This thread is packed with enough irony to power a small town.
I'm a designer/developer who's been using macs and adobe software since the time before layers, single-pass scanners and live anti-aliasing. For designers in the early 90s apple was the restless insurgent and adobe was supplying the militants with the ammunition they needed to carry on the fight. So to see these once symbiotic forces at loggerheads over flash is truly a sight to behold.
So what's the beef?*
It's simple - apple wants to control their content gateway lock and key. They want the iTunes store to be the only portal for movies, books and games on their portable device and flash poses a problem for them not just from a user experience point of view, but from a content control point of view.

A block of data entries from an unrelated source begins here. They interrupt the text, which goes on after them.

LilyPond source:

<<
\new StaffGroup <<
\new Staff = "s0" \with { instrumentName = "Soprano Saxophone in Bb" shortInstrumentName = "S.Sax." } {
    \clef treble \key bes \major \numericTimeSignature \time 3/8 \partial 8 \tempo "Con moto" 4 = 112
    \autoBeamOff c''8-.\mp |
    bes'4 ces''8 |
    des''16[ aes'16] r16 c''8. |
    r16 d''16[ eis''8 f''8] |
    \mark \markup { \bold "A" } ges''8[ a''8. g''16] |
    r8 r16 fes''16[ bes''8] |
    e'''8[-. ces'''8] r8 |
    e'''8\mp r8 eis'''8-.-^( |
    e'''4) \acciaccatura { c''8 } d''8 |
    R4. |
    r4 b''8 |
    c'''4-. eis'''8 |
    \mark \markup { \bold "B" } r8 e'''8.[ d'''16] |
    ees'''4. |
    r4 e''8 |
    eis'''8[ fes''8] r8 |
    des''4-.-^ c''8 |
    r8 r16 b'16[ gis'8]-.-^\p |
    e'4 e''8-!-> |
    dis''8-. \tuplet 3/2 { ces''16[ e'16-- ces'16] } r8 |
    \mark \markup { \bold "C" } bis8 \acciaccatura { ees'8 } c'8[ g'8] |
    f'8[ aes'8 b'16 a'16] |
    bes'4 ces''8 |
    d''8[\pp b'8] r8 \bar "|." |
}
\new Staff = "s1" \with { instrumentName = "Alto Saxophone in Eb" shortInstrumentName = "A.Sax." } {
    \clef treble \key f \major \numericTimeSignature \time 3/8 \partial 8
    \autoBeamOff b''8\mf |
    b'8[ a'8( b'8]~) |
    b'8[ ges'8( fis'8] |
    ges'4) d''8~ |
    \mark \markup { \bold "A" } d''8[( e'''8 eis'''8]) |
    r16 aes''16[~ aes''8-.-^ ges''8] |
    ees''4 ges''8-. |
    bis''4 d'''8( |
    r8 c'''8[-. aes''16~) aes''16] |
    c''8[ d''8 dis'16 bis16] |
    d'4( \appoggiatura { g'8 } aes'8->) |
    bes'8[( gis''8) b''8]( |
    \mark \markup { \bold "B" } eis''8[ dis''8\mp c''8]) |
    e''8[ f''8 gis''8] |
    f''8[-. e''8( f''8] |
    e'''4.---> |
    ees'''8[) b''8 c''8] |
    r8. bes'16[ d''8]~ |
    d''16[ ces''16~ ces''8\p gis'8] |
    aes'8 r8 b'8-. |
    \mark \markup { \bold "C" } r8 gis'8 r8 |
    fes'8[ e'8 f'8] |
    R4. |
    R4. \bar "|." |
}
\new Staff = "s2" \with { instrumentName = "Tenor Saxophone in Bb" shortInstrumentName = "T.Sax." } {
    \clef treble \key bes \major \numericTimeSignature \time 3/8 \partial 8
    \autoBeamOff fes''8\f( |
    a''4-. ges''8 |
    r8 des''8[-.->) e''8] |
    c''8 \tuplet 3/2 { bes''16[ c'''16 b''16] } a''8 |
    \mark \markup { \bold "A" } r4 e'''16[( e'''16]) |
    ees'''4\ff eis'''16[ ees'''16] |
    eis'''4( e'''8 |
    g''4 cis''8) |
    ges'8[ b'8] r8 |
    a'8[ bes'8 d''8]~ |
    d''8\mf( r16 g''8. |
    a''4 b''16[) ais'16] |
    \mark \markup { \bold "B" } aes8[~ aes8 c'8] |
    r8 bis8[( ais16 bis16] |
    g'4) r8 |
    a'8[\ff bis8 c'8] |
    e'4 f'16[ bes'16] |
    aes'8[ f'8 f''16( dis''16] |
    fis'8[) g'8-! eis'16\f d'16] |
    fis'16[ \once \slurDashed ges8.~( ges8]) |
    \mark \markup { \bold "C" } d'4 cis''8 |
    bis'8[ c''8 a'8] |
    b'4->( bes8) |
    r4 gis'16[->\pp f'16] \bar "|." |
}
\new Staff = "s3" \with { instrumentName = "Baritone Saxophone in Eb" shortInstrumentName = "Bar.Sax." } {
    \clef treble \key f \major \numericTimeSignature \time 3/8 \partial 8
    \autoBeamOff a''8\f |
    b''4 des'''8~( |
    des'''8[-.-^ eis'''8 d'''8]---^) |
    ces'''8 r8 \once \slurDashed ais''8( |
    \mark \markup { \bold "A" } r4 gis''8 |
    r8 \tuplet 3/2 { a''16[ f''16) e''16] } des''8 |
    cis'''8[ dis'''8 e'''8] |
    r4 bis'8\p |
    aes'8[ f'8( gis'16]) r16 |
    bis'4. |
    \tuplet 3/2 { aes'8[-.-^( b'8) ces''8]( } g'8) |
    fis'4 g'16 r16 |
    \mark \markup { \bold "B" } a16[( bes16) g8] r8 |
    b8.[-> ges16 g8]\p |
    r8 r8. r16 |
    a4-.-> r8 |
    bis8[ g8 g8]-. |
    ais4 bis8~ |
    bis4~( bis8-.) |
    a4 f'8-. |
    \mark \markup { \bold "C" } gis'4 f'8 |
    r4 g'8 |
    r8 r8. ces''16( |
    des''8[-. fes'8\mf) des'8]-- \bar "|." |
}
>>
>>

Make no mistake - apple isn't making a prinipled stand for open standards here (talk about more irony), they're using their massive sway to make the web conform to them, instead of conforming to it - all in the name of contorlling which activities must be controlled and monetized on the ipad.
Hallelujah!!!
And so began the splinterweb...*
If ou think this move marks the end for flash and the move to HTML5s prominence as the rich content enabler at-large you're mistaken.
Hulu and YouTube will be comfortable delivering h.264 to he ipad for one simple reason: it's a closed box. You can't right-click the video and choose "save to desktop" or archive the file. It's either on your screen or it's not.
And it's for that same reason (and a whole litany more) that HTML5-based content has a long, long way to go before it becomes a ubiquitous standard for web video. As for the balance of rich-media function (or malfunction, as the case may be) Flash isn't going anywhere... *Most of the web-surfing public still lives in the dark ages of IE-based browsers, and getting those people on-board is going to take years... And you have issues with the proprietary h.264 codec and still were nowhewe close to replicaing the (admittadly unnessicary) nature of Flash environments.
So... On one hand I see this news as very good thing. Because it puts a gun to Apple's metaphorical head and asks "Are you opposed to Flash as a delivery platform, or are you opposed to losing control of your walled-garden?"*
It will be VERY interesting to see apples response. Especially when Hulu and Netflix are very direct threats to iTunes march twoards content supremeacy.
Really, I see things only getting stranger from here on in because Apple has created a device that is intent on extendending and strengthening their closed ecosystem, but at the same time - by virtue of it's own capable design - begs one to question the nessesity of this kit-gloves approach.
Anyways, this has been a very long rant and I'm not sure what I thpught my point would really be when I started typi g...
I guess as a combined Apple and Adobe fanboy, seeing things from both sides of the jingoistic fence, this particular clash of interests has for the first time given me a very dim view of Apples intentions.
HTML5 - great as it will be and much as it promises on paper - is a long, long way from becoming the web panacea so many posters here beleieve it to be. And even then, it likely won't surplant flash for reasons too wordy to adaquately stuff into this rant.
The adaptation of hulu has less to do with HTML5 and more to do with the iPads controlled envornment and Apples insistance on air-tight control.
Lastly - much as Flash is a total dog... You guys have to realize what a balancing force Adobe has been against microsofts ambition to control web content (going back over 10 years) and document exchange (PDF). Microsoft planned to make OSX a second-rate environment for consuming video on the web.... The near universal adoption of Flash changed all that. Indirectly, Adobe leveled the playing field and made the web a more neutral place... Via their proprietary plug-in.
very happy to read this post and to see that other people get it.